Retype each line of the listing below, word for word.

::: Data supplied

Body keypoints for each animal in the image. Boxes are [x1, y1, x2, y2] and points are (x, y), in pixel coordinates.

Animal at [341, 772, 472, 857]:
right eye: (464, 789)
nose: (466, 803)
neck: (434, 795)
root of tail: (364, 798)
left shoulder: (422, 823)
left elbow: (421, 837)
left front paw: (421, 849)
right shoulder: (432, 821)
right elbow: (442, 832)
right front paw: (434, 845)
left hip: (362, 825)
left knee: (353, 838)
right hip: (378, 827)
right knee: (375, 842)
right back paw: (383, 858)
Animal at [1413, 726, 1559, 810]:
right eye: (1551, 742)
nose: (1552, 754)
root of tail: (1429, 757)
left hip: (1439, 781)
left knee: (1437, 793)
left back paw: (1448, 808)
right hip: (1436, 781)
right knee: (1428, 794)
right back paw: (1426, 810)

::::::

Reply:
Body keypoints for each animal in the image. Boxes are [x1, y1, x2, y2] and points are (x, y), in pixel coordinates.

Animal at [341, 772, 472, 857]:
right eye: (464, 789)
nose: (466, 803)
neck: (434, 795)
root of tail: (364, 798)
left shoulder: (422, 823)
left elbow: (421, 837)
left front paw: (421, 849)
right shoulder: (432, 821)
right elbow: (442, 832)
right front paw: (434, 845)
left hip: (362, 825)
left knee: (353, 838)
right hip: (378, 827)
right knee: (375, 842)
right back paw: (383, 858)
Animal at [1413, 726, 1559, 810]:
right eye: (1551, 742)
nose: (1552, 754)
root of tail: (1429, 757)
left hip: (1439, 781)
left knee: (1437, 793)
left back paw: (1448, 808)
right hip: (1436, 781)
right knee: (1428, 794)
right back paw: (1426, 810)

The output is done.